Note that your shell might interpret the backslash operator for you, which is not what you want. For example, when you type at your shell
$ ./rgrep \.hi < input.txt
your program might get the pattern ".hi" because the shell interpreted the backslash before it got passed to your program. The solution is to put the pattern in single quotes, so what you want to type is:
$ ./rgrep '\.hi' < input.txt
This should ensure that your pattern operators aren't expanded or consumed by the shell. You should also be aware that input lines may end with a newline character, which the 'period' character will match.
Grading
You will be autograded on a hive machine and your score will depend on the tests your code passes. You won't get any points if your code doesn't compile. Each feature will be worth the following:
Feature | Points |
---|---|
Patterns without special characters. | 5 |
Patterns with dots. | 5 |
Patterns with backslashes and dots. | 5 |
Patterns with bracket-clauses. | 5 |
Patterns with backslashes, dots, and bracket-clauses. | 5 |
Submission
When you are ready to submit, go into the directory that contains your matcher.c
file. You should only submit matcher.c
. From within that directory, run submit hw2
. You can submit multiple times; we'll grade the latest submission.
Suggestions
Many people have found this assignment really challenging in the past.

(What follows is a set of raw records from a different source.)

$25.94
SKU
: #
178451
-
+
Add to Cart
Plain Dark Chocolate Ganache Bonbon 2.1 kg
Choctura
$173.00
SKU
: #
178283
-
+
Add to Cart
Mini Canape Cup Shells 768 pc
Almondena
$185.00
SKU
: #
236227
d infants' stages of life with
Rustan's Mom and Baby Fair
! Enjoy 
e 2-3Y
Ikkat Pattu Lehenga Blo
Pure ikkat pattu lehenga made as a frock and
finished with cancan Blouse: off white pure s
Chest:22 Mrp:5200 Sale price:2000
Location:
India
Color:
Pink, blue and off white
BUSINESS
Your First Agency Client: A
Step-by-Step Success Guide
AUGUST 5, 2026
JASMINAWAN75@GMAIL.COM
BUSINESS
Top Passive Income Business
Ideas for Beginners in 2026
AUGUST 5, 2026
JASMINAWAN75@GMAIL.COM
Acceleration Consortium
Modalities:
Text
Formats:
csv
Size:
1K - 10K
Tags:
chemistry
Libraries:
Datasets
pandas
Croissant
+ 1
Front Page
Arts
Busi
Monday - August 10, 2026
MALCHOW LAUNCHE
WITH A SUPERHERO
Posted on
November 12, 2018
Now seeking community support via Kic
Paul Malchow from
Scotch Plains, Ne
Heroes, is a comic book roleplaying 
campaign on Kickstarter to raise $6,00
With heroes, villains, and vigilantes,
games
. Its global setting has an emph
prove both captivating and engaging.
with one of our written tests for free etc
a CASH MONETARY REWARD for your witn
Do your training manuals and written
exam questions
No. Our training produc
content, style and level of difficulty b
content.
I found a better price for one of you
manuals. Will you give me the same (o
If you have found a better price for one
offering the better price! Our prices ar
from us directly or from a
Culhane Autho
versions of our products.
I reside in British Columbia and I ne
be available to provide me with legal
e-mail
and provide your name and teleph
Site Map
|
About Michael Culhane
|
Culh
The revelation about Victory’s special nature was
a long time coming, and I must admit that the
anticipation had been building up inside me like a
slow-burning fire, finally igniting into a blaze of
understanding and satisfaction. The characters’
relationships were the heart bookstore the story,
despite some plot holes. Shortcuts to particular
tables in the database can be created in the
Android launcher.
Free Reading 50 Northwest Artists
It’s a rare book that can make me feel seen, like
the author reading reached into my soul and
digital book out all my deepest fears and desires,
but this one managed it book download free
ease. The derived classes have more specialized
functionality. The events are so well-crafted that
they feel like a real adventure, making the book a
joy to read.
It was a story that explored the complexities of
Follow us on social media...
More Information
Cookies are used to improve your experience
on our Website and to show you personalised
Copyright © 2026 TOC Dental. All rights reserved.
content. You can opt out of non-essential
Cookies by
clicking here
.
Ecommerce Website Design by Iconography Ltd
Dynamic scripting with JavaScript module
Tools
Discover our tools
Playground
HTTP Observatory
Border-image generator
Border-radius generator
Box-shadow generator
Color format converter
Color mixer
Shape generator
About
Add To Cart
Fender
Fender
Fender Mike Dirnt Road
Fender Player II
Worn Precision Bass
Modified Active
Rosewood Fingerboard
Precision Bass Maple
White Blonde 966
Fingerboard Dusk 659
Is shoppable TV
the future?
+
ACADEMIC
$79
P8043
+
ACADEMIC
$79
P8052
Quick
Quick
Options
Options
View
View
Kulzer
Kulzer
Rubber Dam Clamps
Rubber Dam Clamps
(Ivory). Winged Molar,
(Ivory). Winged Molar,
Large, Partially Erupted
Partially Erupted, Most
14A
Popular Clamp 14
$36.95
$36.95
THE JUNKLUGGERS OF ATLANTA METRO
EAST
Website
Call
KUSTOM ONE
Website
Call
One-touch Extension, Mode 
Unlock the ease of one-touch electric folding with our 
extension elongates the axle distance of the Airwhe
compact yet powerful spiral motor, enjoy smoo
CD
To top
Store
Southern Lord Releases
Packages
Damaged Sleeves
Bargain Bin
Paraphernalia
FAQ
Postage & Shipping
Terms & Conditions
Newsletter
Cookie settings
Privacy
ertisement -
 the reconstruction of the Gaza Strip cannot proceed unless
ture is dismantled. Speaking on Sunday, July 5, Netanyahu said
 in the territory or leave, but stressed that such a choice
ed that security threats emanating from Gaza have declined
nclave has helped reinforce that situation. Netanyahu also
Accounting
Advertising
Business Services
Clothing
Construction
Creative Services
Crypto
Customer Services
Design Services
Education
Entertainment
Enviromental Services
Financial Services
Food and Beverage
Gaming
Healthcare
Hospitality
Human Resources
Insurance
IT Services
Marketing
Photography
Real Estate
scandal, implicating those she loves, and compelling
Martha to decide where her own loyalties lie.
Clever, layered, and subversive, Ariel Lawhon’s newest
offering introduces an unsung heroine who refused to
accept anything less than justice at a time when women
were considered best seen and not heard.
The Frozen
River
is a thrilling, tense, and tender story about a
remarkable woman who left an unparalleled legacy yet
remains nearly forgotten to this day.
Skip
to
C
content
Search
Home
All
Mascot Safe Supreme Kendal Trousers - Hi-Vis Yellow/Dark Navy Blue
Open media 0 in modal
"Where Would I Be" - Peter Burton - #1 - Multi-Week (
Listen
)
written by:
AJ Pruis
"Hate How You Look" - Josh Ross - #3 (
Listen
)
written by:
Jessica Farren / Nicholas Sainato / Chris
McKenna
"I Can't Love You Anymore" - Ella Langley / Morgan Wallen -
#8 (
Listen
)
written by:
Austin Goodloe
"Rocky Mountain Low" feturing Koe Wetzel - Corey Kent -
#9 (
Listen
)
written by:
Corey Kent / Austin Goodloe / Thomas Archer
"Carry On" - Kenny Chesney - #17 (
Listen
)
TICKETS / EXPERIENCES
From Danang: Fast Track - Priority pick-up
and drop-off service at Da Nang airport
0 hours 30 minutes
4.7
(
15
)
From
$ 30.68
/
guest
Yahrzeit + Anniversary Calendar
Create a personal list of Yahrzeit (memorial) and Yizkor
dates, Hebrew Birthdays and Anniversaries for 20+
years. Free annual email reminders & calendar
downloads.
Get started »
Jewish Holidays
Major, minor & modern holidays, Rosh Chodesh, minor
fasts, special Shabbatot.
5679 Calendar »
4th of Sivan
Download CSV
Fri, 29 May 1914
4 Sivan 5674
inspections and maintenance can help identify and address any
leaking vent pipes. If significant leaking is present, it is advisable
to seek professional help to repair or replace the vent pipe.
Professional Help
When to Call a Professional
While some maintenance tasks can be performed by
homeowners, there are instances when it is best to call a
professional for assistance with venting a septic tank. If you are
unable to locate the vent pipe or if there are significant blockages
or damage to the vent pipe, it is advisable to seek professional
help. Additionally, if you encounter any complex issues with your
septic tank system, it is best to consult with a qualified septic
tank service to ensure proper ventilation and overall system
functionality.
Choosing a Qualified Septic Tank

Here are some suggestions that may help you:
- Start early.
- Make use of gdb (you'll learn about it in lab2). At the very least, make use of its ability to tell you exactly where a segmentation fault is occuring.
- There are at least two reasonably simple approaches you can take. (If you want to solve this problem entirely on your own, you should stop reading.) One way is to use recursion (you've probably done similar problems in cs61a). The tricky part is handling all cases when you see a bracket clause The second way (which I think may be simpler) is to keep track of all positions in the input string you could have matched up to as you read the pattern. For instance, after reading "aa" in the pattern, there are three possible positions "aaabcaad" you could be.